### Исходный отрывок:

5. Свидетельства лингвистики о литвинах
Подтверждением тому, что в середине XIII века в летописной Литве (т. е. на территории современной Беларуси) появился новый этнос — литвинский, могут служить исследования лингвистов. Они отразили факт образования беларуского языка и беларуской «народности» в конце XIII — начале XIV века.
Однако возникновение нового языка — процесс длительный, так что на конец XIII — начало XIV века пришлось лишь его завершение. А вот начало этого процесса лингвистика еще не определила даже приблизительно.
Валентин Седов подчеркнул очень важное обстоятельство:
«Данные топонимии, археологии, антропологии и этнографии указывают на метисацию субстратного населения с носителями славянского языка по всей территории образования белорусского языка…
Е. Ф. Карский первым обратил внимание на балтское влияние в беларуском языке. При этом он подчеркнул эффективность такого воздействия. Влияние балтского этнографического элемента на белорусский язык, прежде всего, обнаружено в виде словарных заимствований.
Согласно подсчетам Карского, 5/6 белорусских слов (т. е. 83 % — Авт.) имеют общие корни со словами балтских языков. Особенно много таких слов в сельскохозяйственной, рыболовной и бортнической терминологии. Он отметил также примеры влияния балтских языков на белорусскую морфологию» (71, с. 184, 186).

### Единицы данных:
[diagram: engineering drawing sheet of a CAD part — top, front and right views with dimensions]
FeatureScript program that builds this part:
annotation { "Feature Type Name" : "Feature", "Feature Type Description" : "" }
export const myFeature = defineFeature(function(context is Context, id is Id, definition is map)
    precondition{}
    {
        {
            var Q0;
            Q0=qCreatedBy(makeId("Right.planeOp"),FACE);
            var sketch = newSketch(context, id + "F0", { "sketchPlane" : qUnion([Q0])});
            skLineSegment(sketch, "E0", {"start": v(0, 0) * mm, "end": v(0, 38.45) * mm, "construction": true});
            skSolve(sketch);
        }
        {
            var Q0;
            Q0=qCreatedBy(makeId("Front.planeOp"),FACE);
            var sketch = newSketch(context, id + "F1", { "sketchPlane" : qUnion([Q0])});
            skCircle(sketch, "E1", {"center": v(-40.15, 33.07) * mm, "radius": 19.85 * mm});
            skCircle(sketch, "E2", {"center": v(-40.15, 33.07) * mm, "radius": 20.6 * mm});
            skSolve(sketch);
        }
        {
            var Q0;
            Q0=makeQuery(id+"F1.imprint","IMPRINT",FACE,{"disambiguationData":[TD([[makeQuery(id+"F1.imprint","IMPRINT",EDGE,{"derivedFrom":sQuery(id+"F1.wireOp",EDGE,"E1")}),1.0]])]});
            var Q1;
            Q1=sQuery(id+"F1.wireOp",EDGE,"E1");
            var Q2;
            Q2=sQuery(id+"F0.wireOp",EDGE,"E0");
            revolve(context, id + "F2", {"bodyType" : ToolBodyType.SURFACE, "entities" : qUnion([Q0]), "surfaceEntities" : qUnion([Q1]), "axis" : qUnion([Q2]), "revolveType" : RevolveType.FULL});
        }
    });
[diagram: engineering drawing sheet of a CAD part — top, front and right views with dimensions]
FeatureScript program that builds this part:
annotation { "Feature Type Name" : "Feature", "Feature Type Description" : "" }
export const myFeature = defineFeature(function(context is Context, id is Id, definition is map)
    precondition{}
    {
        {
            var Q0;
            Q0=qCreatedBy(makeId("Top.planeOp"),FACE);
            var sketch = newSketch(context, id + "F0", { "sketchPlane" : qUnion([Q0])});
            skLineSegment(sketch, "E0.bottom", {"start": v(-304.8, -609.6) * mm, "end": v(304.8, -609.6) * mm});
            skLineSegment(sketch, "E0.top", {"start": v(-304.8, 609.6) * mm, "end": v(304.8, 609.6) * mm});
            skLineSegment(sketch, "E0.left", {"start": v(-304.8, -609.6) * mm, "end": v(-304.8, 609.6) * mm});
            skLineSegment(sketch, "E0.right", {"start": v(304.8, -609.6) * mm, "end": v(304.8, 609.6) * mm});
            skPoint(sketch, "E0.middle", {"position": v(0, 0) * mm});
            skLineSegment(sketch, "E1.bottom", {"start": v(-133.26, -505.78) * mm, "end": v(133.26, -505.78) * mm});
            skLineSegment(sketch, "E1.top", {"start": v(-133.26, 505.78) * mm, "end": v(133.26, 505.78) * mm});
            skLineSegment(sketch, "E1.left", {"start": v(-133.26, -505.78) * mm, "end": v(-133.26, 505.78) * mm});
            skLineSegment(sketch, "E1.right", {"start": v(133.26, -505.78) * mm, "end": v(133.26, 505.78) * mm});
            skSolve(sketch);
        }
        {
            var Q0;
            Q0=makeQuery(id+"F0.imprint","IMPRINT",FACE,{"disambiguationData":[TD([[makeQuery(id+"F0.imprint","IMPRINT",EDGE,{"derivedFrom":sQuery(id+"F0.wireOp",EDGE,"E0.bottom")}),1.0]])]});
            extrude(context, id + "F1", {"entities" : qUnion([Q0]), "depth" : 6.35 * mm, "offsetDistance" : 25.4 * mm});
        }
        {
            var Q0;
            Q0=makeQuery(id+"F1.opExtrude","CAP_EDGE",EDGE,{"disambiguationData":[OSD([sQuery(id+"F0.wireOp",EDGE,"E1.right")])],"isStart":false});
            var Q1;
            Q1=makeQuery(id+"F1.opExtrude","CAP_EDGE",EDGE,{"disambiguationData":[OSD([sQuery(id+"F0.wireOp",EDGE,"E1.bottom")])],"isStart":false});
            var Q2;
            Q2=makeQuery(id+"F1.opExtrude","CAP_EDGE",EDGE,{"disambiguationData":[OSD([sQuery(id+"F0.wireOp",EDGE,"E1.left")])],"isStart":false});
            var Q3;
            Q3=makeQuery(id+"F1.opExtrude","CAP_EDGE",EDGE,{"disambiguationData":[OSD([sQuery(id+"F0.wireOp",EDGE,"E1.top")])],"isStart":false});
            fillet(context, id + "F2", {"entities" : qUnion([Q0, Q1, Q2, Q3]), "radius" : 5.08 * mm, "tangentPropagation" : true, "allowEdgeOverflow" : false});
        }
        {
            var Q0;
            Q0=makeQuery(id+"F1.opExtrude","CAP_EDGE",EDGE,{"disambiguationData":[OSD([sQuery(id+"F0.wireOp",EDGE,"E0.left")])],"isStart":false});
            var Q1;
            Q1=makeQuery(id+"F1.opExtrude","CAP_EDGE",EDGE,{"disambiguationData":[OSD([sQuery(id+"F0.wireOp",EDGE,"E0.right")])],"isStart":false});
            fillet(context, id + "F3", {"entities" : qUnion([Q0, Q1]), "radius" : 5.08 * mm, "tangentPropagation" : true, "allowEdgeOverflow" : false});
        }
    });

### Что сделать:
- a) Кто, согласно отрывку о литвинах, первым обратил внимание на балтское влияние в беларуском языке?
- b) Замените "подчеркнул" на "отметил" в части отрывка о литвинах, которая открывается словами "Однако возникновение нового" и завершается словами "виде словарных заимствований.", и приведите эту часть целиком.
- c) Продолжите отрывок о литвинах, начав сразу после его последнего предложения.
Строки представляют собой отдельный материал, не связанный с отрывком о литвинах.

### Письменные ответы:
- a) Е. Ф. Карский.

- b)
Однако возникновение нового языка — процесс длительный, так что на конец XIII — начало XIV века пришлось лишь его завершение. А вот начало этого процесса лингвистика еще не определила даже приблизительно.
Валентин Седов отметил очень важное обстоятельство:
«Данные топонимии, археологии, антропологии и этнографии указывают на метисацию субстратного населения с носителями славянского языка по всей территории образования белорусского языка…
Е. Ф. Карский первым обратил внимание на балтское влияние в беларуском языке. При этом он отметил эффективность такого воздействия. Влияние балтского этнографического элемента на белорусский язык, прежде всего, обнаружено в виде словарных заимствований.

- c)
Как мы уже сказали выше, все было точно наоборот. Просто на возникновение нашего языка (и нашего народа) надо смотреть с другой стороны — не из Москвы, а из Новогрудка. Не балтский язык влиял на славянский, а славянский — на балтский. В процессе «славянизации» местное балтское население (литвины, кривичи и прочие) постепенно усваивало славянскую грамматику, но при этом сохраняло свою лексику и фонетику. В словах менялись суффиксы и окончания, а не корни.
Седов совершенно верно отметил:
«Белорусский язык сформировался только на той территории Восточной Европы, которая до славянского расселения была занята балтоязычными племенами. Всюду на обширной территории Верхнего Поднепровья и Верхнего Подвинья (также Среднего Побужья и Верхнего Понеманья), где в I тыс. до н. э. и в І тыс. н. э. обитали балты, в XIII–XIV вв. сложилась белорусская этническая общность. Исключением является поречье Москвы и районы Верхнего Поволжья. Но здесь балты не были исконными жителями. Эти области долгое время принадлежали финно-уграм, и балтские диалекты здесь, видимо, оказались под сильным воздействием финно-угорского субстрата» (71, с. 182).
Это его суждение надо дополнить. Беларуский этнос и беларуский язык сложились не только на той территории, где проживали летописные литвины (появившиеся в результате смешения западнобалтских племен — при явном преобладании ятвягов), но и днепровские балты.
«Днепровские балты заселяли области Верхнего Поднепровья со смежными территориями Западно-Двинского и Окского бассейнов. Следами проживания днепровских балтов является сравнительно мощный слой гидронимии, выявляемый исследователями на всей территории их проживания» (89, с. 7).
Взаимодействие носителей славянского языка (в данном случае — западных балтов) с восточными балтами не происходило вследствие их некомплементарности, а взаимодействие с ятвягами Сувалкии не привело к образованию здесь беларуского этноса.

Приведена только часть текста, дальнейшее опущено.